Probability and random variables

Introduction

Most of the fundamentals tools in signal processing, e.g., the rules of convolution, the Z- and Fourier transforms, digital filter designs, are based on the framework of deterministic signal processing. However, when uncertainty is involved, deterministic approaches are not suitable. Uncertainty is almost always present in the world around us. A very simple example where uncertainty plays an import role is the weather forecast. The weather forecast makes a prediction of the weather in the days ahead. However, this prediction does not guarantee that the predicted event actually takes place. Probability theory provides the mathematical tools to reason when uncertainty is present.

In signal processing we deal with measured signals which are often not ideal. Usually the signals are corrupted by noise and the exact values of this noise at a certain moment in time cannot be determined. A common source of noise is thermal noise, originating from the electronic components in the measurement equipment. Electronic components inevitably generate noise, because of the free electrons in the materials. These electrons have a certain energy, which is related to the temperature of the material. A higher temperature means that the electrons have a higher energy content. This energy is usually in the form of kinetic energy, meaning that the free electrons have a certain velocity associated with them. Only at a temperature of 0 Kelvin the electrons do not have kinetic energy and therefore they do not move. This random electron movement occurring at non-zero temperatures leads to small local voltage differences, which distorts the signal that is being measured and is commonly known as thermal noise.

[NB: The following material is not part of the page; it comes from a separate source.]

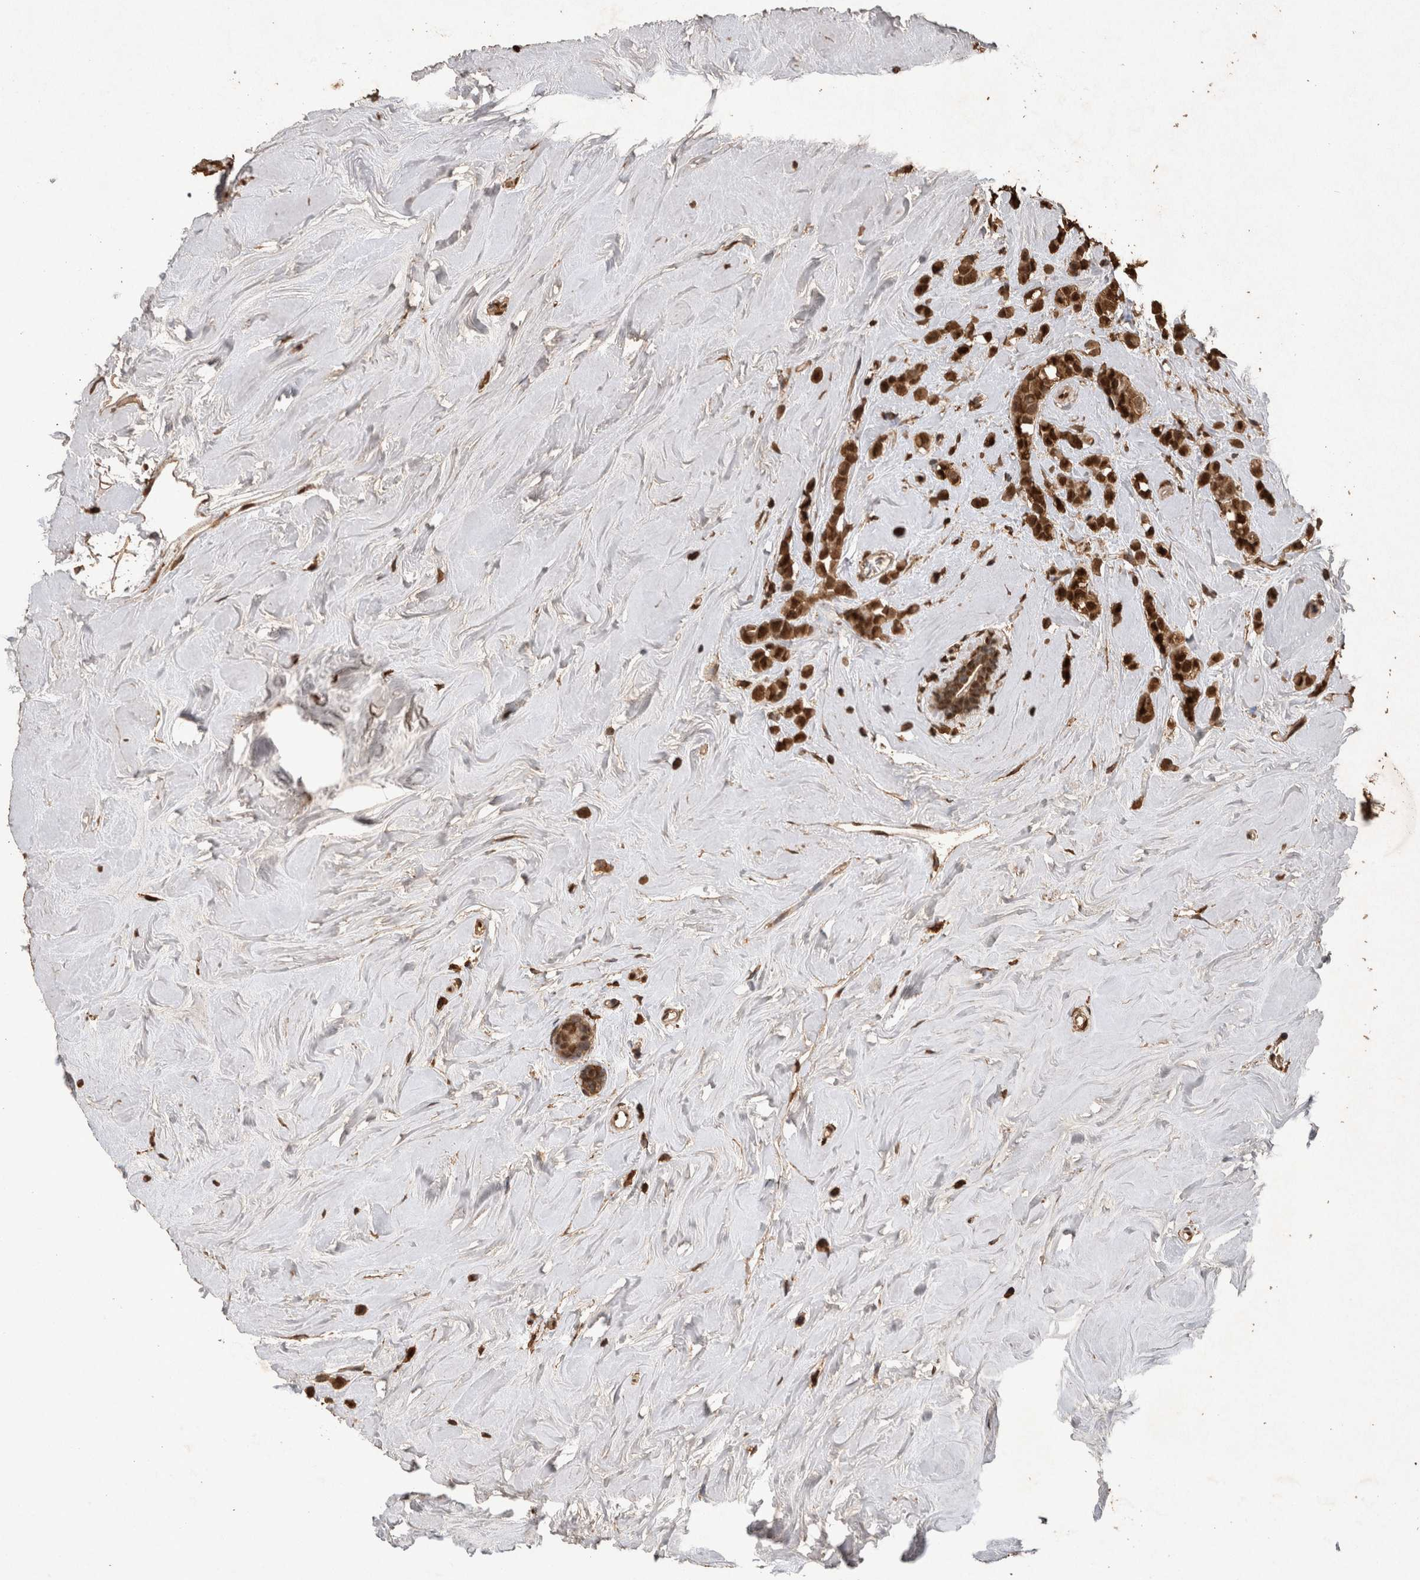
{"staining": {"intensity": "strong", "quantity": ">75%", "location": "cytoplasmic/membranous,nuclear"}, "tissue": "breast cancer", "cell_type": "Tumor cells", "image_type": "cancer", "snomed": [{"axis": "morphology", "description": "Lobular carcinoma"}, {"axis": "topography", "description": "Breast"}], "caption": "Human breast lobular carcinoma stained with a brown dye displays strong cytoplasmic/membranous and nuclear positive staining in about >75% of tumor cells.", "gene": "OAS2", "patient": {"sex": "female", "age": 47}}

Probability theory provides us with the tools to handle signals with a random component. This module will discuss the main concepts behind probability theory that we need in order to process these signals.

Module overview

The concepts covered in this module are:

  1. Definitions of probability - In order to describe how uncertainty affects experiments some general definitions are clarified. Furthermore, the basic theory of probability theory is explained.
  2. Random variables - Dealing with uncertainty requires a paradigm shift from deterministic variables to the so-called random variables. In this section, we introduce random variables and explain how to characterize them.
  3. Families of random variables - Some processes can be described by random variables following very specific and well-known functions. These common functions and their characteristics are called families of random variables. This section provides an overview of families of random variables.
  4. Functions and pairs of random variables - Random variables are often not present in their simplest form. Real-world problems usually involve functions of random variables and/or multiple random variables. This section covers how to deal with functions and pairs of random variables.
  5. Random vectors - Usually a random process involves multiple variables. Multiple random variables can be concatenated into a single random vector, which greatly simplifies the notation and allows for more interesting operations.